*** Records to process Section Begins ***
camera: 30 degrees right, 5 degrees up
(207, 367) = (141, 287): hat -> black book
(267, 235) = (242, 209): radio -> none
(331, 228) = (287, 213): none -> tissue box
*** Records to process Section Ends ***
*** Records to process Section Begins ***
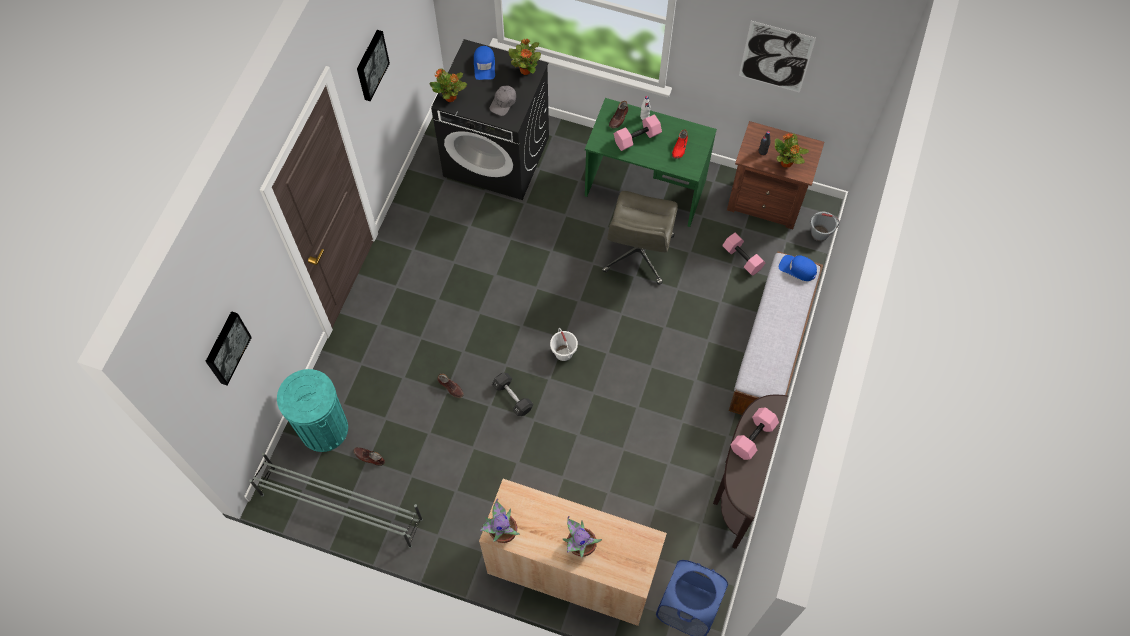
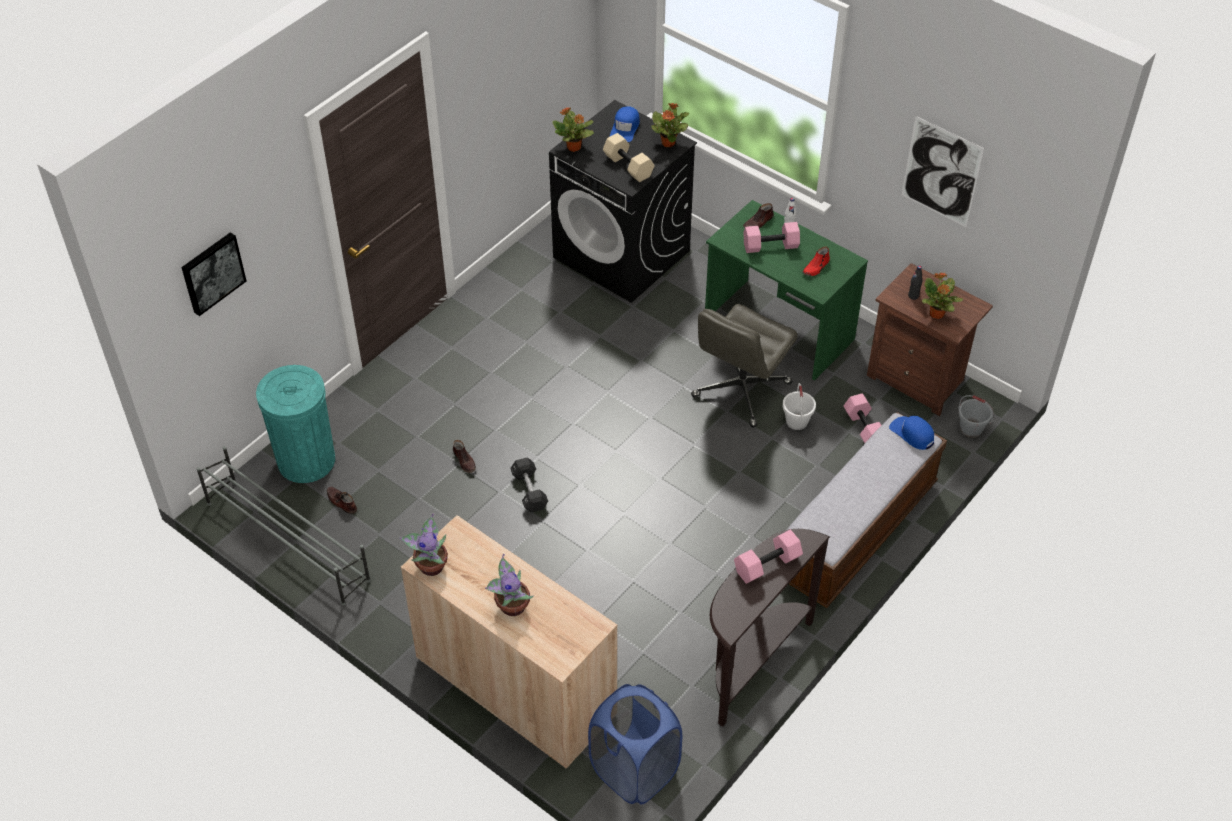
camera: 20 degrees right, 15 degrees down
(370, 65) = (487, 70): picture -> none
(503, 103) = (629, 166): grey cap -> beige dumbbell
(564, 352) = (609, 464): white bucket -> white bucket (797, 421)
*** Records to process Section Ends ***
*** Records to process Section Begins ***
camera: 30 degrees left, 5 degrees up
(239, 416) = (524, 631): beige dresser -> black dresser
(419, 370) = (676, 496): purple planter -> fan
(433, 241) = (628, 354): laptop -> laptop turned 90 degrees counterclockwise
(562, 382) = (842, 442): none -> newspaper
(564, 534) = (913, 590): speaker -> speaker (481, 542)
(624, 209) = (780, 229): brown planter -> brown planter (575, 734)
*** Records to process Section Ends ***
**Task statement**
The lines above, starting at the one with "camera: 30 degrees right, 5 degrees up" and ending at the one with "(331, 228) = (287, 213): none -> tissue box", are the only ones to return, exactly as written.

**Written response**
camera: 30 degrees right, 5 degrees up
(207, 367) = (141, 287): hat -> black book
(267, 235) = (242, 209): radio -> none
(331, 228) = (287, 213): none -> tissue box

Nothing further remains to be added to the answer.